Dall’altra parte, una Juve, come uomini, molto simile a quella dell’anno scorso (e se ci fosse stato Chiellini, De Ligt sarebbe rimasto in panca, di sicuro). Una squadra molle, distratta, compassata. Poco si è visto del Sarri pensiero, se non la misteriosa rispolverata di Higuain, che costringe CR7 ha un ruolo marginale (e chissà se il portoghese accetterà ancora per molto questa situazione).

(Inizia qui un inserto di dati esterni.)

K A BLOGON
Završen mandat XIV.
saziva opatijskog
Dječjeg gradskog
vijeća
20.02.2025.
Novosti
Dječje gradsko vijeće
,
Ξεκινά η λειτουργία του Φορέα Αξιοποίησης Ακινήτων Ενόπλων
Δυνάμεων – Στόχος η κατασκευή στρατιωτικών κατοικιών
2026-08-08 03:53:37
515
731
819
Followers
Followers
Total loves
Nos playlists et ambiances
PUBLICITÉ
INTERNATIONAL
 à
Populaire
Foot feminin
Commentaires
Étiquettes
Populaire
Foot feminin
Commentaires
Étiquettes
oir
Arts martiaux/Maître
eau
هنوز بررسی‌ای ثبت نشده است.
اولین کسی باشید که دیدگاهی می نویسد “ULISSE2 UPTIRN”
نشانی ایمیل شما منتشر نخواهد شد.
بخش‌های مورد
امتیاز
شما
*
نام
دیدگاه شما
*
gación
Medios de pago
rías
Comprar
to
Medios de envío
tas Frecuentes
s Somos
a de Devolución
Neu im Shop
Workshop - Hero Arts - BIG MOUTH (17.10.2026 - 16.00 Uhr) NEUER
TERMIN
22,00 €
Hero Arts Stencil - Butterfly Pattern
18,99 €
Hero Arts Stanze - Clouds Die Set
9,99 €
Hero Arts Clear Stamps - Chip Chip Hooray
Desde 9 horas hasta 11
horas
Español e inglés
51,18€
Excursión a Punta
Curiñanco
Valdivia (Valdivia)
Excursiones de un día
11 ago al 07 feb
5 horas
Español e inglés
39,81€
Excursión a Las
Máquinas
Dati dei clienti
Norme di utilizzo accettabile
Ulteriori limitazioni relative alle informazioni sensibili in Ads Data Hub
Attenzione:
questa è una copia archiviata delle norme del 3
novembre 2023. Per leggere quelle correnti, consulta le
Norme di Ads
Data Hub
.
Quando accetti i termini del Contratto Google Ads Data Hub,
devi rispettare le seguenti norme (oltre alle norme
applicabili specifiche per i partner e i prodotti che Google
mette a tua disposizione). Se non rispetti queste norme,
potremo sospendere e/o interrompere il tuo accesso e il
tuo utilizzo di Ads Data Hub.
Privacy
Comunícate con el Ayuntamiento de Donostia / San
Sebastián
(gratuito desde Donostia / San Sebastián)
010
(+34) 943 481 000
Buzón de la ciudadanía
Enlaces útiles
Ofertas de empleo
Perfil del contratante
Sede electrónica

Una Juve che ha perso vari pezzi per infortunio durante la gara (forse la preparazione estiva è stata un po’ trascurata a favore di tornei ben remunerati?) e che quasi mai è riuscita rendersi pericolosa in area viola. Non sappiamo dove sono i nuovi acquisti, soprattutto i tanto sbombardati centrocampisti Ramsey e Rabiot. Ma quella vista al Franchi non sembra squadra in grado di vincere la Champions. Poi, forse, il futuro ci smentirà.

Al Franchi c’era Commisso. Quanto sono lontani i tempi in cui in tribuna non c’era nessuno della proprietà (o magari c’erano solo i prestanome). Anche per questo, dopo Fiorentina-Juventus,, bisogna avere tanta fiducia nel futuro.